Le point sur la situation épidémiologique au Cameroun a été fait le 10 septembre à Yaoundé, dans le cadre d’un point de presse qu’a donné le ministre de la Santé publique, Malachie Manaouda.


Par Arnaud Kuipo


La situation sur le MonkeyPox ou Mpox (variole du singe, en français) au Cameroun n’est pas alarmante. C’est l’une des informations que l’on peut retenir du point de presse du ministre de la Santé publique, Malachie Manaouda, hier 10 septembre à Yaoundé. Dans les détails, l’on retient les chiffres suivants : 46 cas suspects enregistrés en 2024 dont six cas confirmés avec deux décès. De plus, les données indiquent que les régions où ont été enregistrés les cas confirmés sont celles du Sud-Ouest, du Nord-Ouest, du Littoral et du Centre. « En effet, alors que le dernier cas confirmé remontait (…) au 15 avril 2024, un nouveau cas a été confirmé dans le district de santé de Ndikinemeki dans la région du Centre il y a trois jours, le 07 septembre 2024. Loin d’une information alarmante, il me parait important de noter ici qu’aucun cas identifié et confirmé dans notre pays n’est lié au nouveau variant (…) en circulation dans les pays en épidémie et dont la létalité tout autant que la contagiosité apparaissent plus importantes », souligne le Minsanté.

Face aux hommes des médias, Malachie Manaouda renseigne que le Cameroun pourra recevoir une dotation de 500 doses de vaccin provenant d’Africa CDC. A côté du vaccin, le respect des mesures d’hygiène permet d’éviter de contracter cette maladie dont la contamination entre humains est possible. Quant aux symptômes, ils peuvent inclure la fièvre, les maux de tête, des douleurs musculaires et de la fatigue suivie d’une éruption cutanée. La prise en charge pour sa part consiste principalement, relève le Minsanté, à soulager les symptômes des patients.

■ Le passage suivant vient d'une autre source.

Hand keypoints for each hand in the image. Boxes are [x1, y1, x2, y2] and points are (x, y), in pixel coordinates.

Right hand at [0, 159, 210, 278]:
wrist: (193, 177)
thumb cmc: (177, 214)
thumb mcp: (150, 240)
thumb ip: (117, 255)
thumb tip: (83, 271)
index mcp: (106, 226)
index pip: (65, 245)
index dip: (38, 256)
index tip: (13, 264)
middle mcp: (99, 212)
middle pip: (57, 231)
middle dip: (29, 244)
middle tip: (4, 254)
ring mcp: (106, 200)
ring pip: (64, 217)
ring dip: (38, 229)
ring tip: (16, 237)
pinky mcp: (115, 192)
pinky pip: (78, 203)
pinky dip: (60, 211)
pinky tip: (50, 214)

Par ailleurs, le Mpox n’a pas été le seul au menu de cette rencontre sur la situation épidémiologique au Cameroun ; et à laquelle ont assisté des représentants de plusieurs autres ministères. Il été question également du Covid-19, de la fièvre jaune, de la rougeole, entre autres. Pour le premier, l’on apprend que le Cameroun ne déplore aucun décès sur les 300 cas enregistrés en 2024. Et depuis le 05 mars 2020, date de la notification des premiers cas, le bilan affiche 125 548 cas positifs pour 1 974 décès ; soit un taux de létalité de 1,6%. Pour ce qui est de la fièvre jaune, cinq cas ont été confirmés depuis le début de cette année. Durant cette même période, 25 districts de santé dans six régions ont connu une épidémie de rougeole.